I won’t bore you, again, about the time I met Queen Elizabeth’s lady-in-waiting at BreyerFest; you can use The Google Machine if you want to re-read it. I do want to say a little bit, though, about the first Breyer Special Run created specifically to honor one of her horses, Burmese:

You don’t see or hear much about this 1990 German Export Special Run nowadays because it’s a rather boring and unremarkable thing: a solid, unshaded Black paint job on a Traditional Secretariat, a mold few people love or collect. 

Only 500 pieces were made – which was pretty typical for a special run of that era – and for a brief moment after they were released there was a market for them. There weren’t a lot of special runs getting made around that time, and this one was initially available only through European dealers, which made it a hot commodity among U.S. collectors for a while.

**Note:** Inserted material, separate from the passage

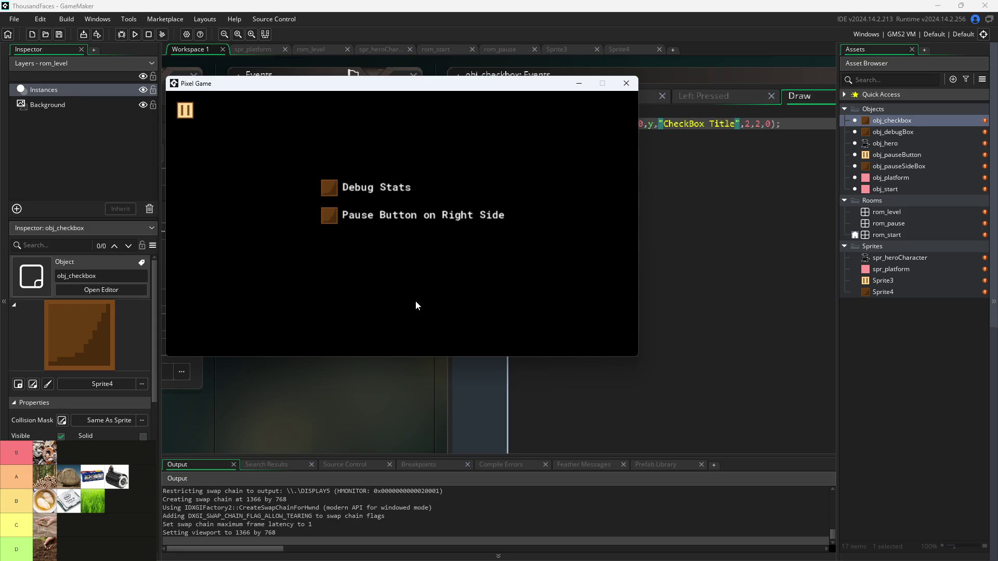
# - Close the pause menu and walk and jump the hero toward the right-hand platforms
pyautogui.click(188, 108)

You don’t see many of them for sale today. Some of it can be chalked up to the passage of time: it was released over 30 years ago, and there have only been a million or two special runs released since then. 

Burmese was also a product of its time: as a consequence of its shift in production from Chicago to New Jersey, they lost a lot of the talented employees that made Breyer what it was. Reeves was primarily a distributor, not a manufacturer, and they could ill-afford those losses.

While many of the models that were released during this time were (and are) beloved by the collectors who discovered the hobby during that era, those of us who came before (and after) are a little more sanguine about them. 

Everything and everybody goes through a rough patch or two in their lives, and if the models Reeves released during this time period were the worst of theirs, I think weathered it well.

(Let us not speak of Shrinkies.)

Will Burmese see a renaissance of interest now, in light of Her Majesty’s passing? Perhaps. Mine is not going anywhere: I am rather fond of the Secretariat mold for a variety of sentimental reasons, and I am not the kind of person who sees my collection purely in monetary terms.

Tuesday, September 6, 2022

A Very Brief Report From Your Ambassador to Another Planet

Here is the extremely condensed summary of my Chicon 8 report, in the style of Grant Morrison’s All-Star Superman:

  • Made friends.
  • Forged alliances. 
  • Plotted the destruction of my enemies.
  • Partied like a rockstar. 

I had a wonderful time, and I wish (more of) you could have made it. A bigger and better report of the trip will be posted in a couple of days, after my ears stop ringing and the laundry gets washed.

(And also: I will neither confirm nor deny that there may be video of me dancing somewhere on the Internet.)